» **PROBLEM DESCRIPTION**: Could you copy each of the rows below word for word, keeping every setting and number unchanged?

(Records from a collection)
==========

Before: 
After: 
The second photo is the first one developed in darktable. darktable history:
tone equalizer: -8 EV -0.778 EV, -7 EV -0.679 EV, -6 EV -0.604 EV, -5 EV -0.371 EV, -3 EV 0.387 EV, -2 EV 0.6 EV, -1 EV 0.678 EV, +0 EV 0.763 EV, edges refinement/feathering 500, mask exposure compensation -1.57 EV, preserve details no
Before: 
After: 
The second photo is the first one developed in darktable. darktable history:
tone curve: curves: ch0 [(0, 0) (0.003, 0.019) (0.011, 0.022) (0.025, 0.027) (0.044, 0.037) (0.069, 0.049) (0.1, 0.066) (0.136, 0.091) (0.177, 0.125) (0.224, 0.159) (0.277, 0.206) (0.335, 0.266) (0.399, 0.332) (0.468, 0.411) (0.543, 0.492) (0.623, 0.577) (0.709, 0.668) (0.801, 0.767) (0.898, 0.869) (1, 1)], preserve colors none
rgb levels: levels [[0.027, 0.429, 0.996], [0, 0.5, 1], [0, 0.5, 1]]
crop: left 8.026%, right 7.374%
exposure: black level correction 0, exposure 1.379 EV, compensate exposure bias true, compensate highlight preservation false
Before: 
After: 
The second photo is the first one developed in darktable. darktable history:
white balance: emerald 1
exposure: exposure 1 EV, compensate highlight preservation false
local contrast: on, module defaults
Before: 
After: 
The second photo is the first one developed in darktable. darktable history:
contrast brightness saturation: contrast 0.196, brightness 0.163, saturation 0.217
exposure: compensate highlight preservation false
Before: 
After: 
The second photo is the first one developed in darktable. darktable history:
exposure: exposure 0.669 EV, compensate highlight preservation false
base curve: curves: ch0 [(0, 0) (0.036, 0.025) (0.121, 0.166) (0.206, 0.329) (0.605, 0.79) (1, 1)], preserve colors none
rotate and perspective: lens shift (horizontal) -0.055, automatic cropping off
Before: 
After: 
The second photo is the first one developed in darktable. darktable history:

==========

» **RIGHT ANSWER**:
Before: 
After: 
The second photo is the first one developed in darktable. darktable history:
tone equalizer: -8 EV -0.778 EV, -7 EV -0.679 EV, -6 EV -0.604 EV, -5 EV -0.371 EV, -3 EV 0.387 EV, -2 EV 0.6 EV, -1 EV 0.678 EV, +0 EV 0.763 EV, edges refinement/feathering 500, mask exposure compensation -1.57 EV, preserve details no
Before: 
After: 
The second photo is the first one developed in darktable. darktable history:
tone curve: curves: ch0 [(0, 0) (0.003, 0.019) (0.011, 0.022) (0.025, 0.027) (0.044, 0.037) (0.069, 0.049) (0.1, 0.066) (0.136, 0.091) (0.177, 0.125) (0.224, 0.159) (0.277, 0.206) (0.335, 0.266) (0.399, 0.332) (0.468, 0.411) (0.543, 0.492) (0.623, 0.577) (0.709, 0.668) (0.801, 0.767) (0.898, 0.869) (1, 1)], preserve colors none
rgb levels: levels [[0.027, 0.429, 0.996], [0, 0.5, 1], [0, 0.5, 1]]
crop: left 8.026%, right 7.374%
exposure: black level correction 0, exposure 1.379 EV, compensate exposure bias true, compensate highlight preservation false
Before: 
After: 
The second photo is the first one developed in darktable. darktable history:
white balance: emerald 1
exposure: exposure 1 EV, compensate highlight preservation false
local contrast: on, module defaults
Before: 
After: 
The second photo is the first one developed in darktable. darktable history:
contrast brightness saturation: contrast 0.196, brightness 0.163, saturation 0.217
exposure: compensate highlight preservation false
Before: 
After: 
The second photo is the first one developed in darktable. darktable history:
exposure: exposure 0.669 EV, compensate highlight preservation false
base curve: curves: ch0 [(0, 0) (0.036, 0.025) (0.121, 0.166) (0.206, 0.329) (0.605, 0.79) (1, 1)], preserve colors none
rotate and perspective: lens shift (horizontal) -0.055, automatic cropping off
Before: 
After: 
The second photo is the first one developed in darktable. darktable history:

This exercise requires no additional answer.